- **PROBLEM**
Nothing but the lines from the start of the entries below through the line containing "changes in performance?" should appear in the answer, copied exactly and free of pictures.

- **RECORDS FOR THIS TASK**

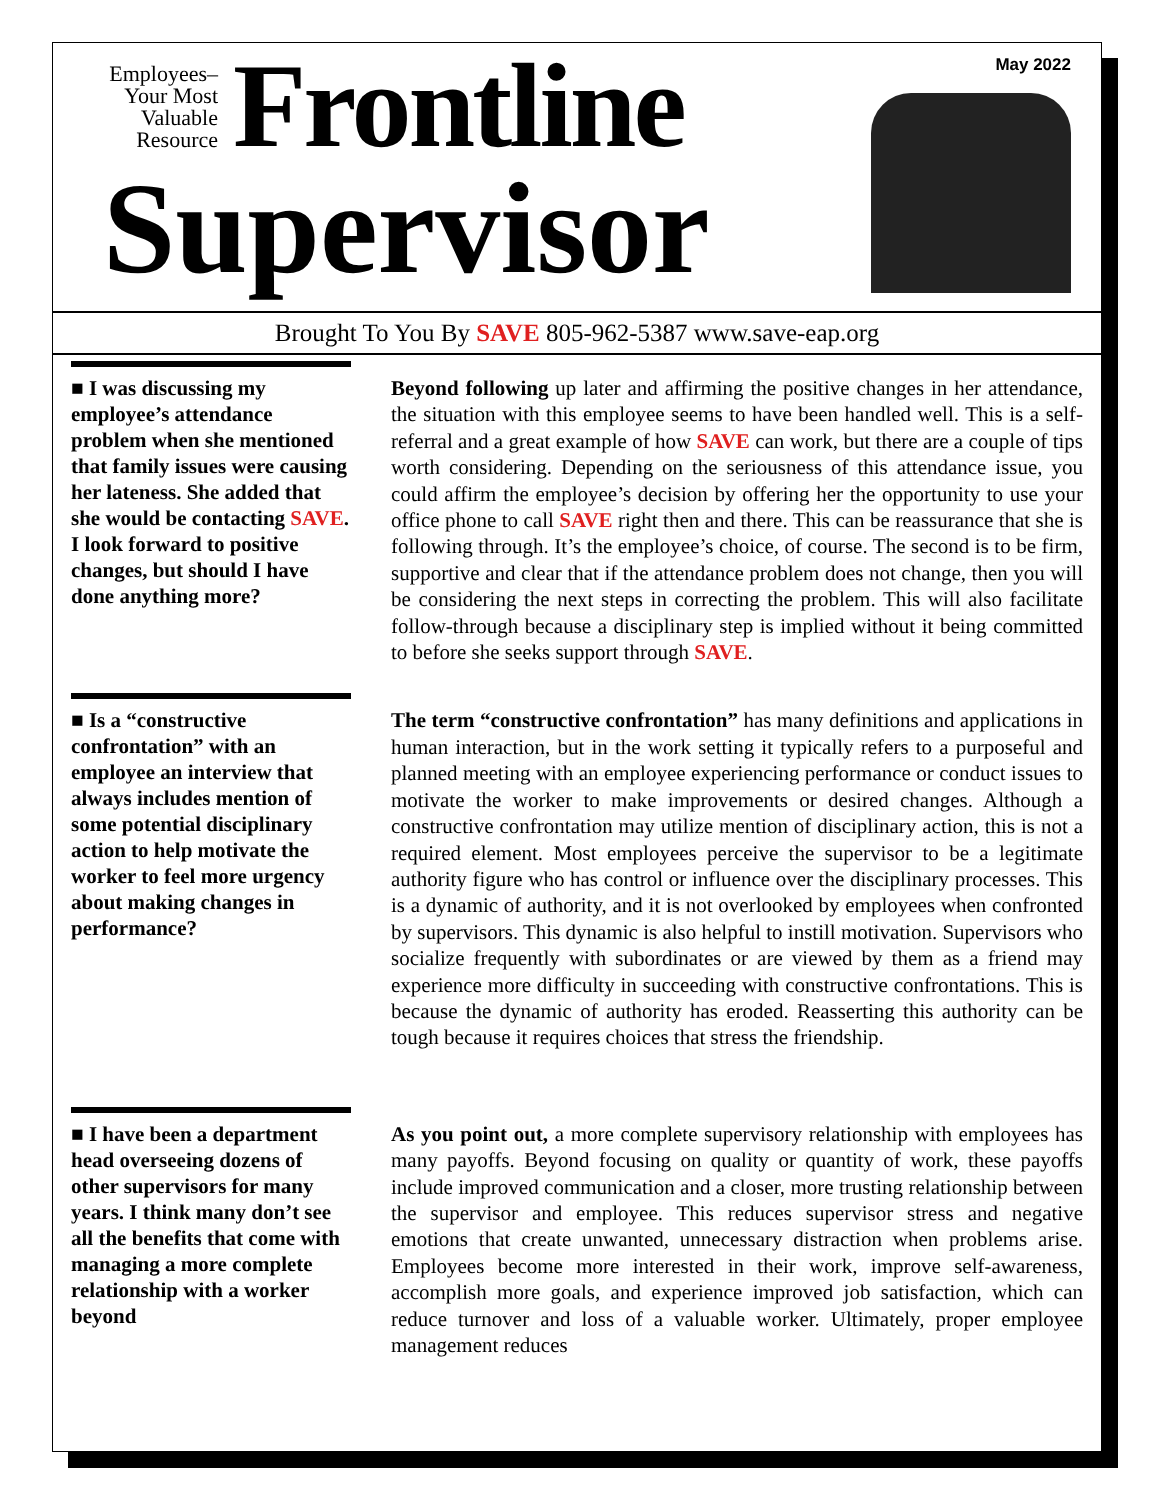Employees–
Your Most
Valuable
Resource
Frontline
Supervisor
May 2022
Brought To You By SAVE 805-962-5387 www.save-eap.org
■ I was discussing my employee’s attendance problem when she mentioned that family issues were causing her lateness. She added that she would be contacting SAVE. I look forward to positive changes, but should I have done anything more?
Beyond following up later and affirming the positive changes in her attendance, the situation with this employee seems to have been handled well. This is a self-referral and a great example of how SAVE can work, but there are a couple of tips worth considering. Depending on the seriousness of this attendance issue, you could affirm the employee’s decision by offering her the opportunity to use your office phone to call SAVE right then and there. This can be reassurance that she is following through. It’s the employee’s choice, of course. The second is to be firm, supportive and clear that if the attendance problem does not change, then you will be considering the next steps in correcting the problem. This will also facilitate follow-through because a disciplinary step is implied without it being committed to before she seeks support through SAVE.
■ Is a “constructive confrontation” with an employee an interview that always includes mention of some potential disciplinary action to help motivate the worker to feel more urgency about making changes in performance?
The term “constructive confrontation” has many definitions and applications in human interaction, but in the work setting it typically refers to a purposeful and planned meeting with an employee experiencing performance or conduct issues to motivate the worker to make improvements or desired changes. Although a constructive confrontation may utilize mention of disciplinary action, this is not a required element. Most employees perceive the supervisor to be a legitimate authority figure who has control or influence over the disciplinary processes. This is a dynamic of authority, and it is not overlooked by employees when confronted by supervisors. This dynamic is also helpful to instill motivation. Supervisors who socialize frequently with subordinates or are viewed by them as a friend may experience more difficulty in succeeding with constructive confrontations. This is because the dynamic of authority has eroded. Reasserting this authority can be tough because it requires choices that stress the friendship.
■ I have been a department head overseeing dozens of other supervisors for many years. I think many don’t see all the benefits that come with managing a more complete relationship with a worker beyond
As you point out, a more complete supervisory relationship with employees has many payoffs. Beyond focusing on quality or quantity of work, these payoffs include improved communication and a closer, more trusting relationship between the supervisor and employee. This reduces supervisor stress and negative emotions that create unwanted, unnecessary distraction when problems arise. Employees become more interested in their work, improve self-awareness, accomplish more goals, and experience improved job satisfaction, which can reduce turnover and loss of a valuable worker. Ultimately, proper employee management reduces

- **OUTPUT BELOW**
Employees–
Your Most
Valuable
Resource
Frontline
Supervisor
May 2022
Brought To You By SAVE 805-962-5387 www.save-eap.org
■ I was discussing my employee’s attendance problem when she mentioned that family issues were causing her lateness. She added that she would be contacting SAVE. I look forward to positive changes, but should I have done anything more?
Beyond following up later and affirming the positive changes in her attendance, the situation with this employee seems to have been handled well. This is a self-referral and a great example of how SAVE can work, but there are a couple of tips worth considering. Depending on the seriousness of this attendance issue, you could affirm the employee’s decision by offering her the opportunity to use your office phone to call SAVE right then and there. This can be reassurance that she is following through. It’s the employee’s choice, of course. The second is to be firm, supportive and clear that if the attendance problem does not change, then you will be considering the next steps in correcting the problem. This will also facilitate follow-through because a disciplinary step is implied without it being committed to before she seeks support through SAVE.
■ Is a “constructive confrontation” with an employee an interview that always includes mention of some potential disciplinary action to help motivate the worker to feel more urgency about making changes in performance?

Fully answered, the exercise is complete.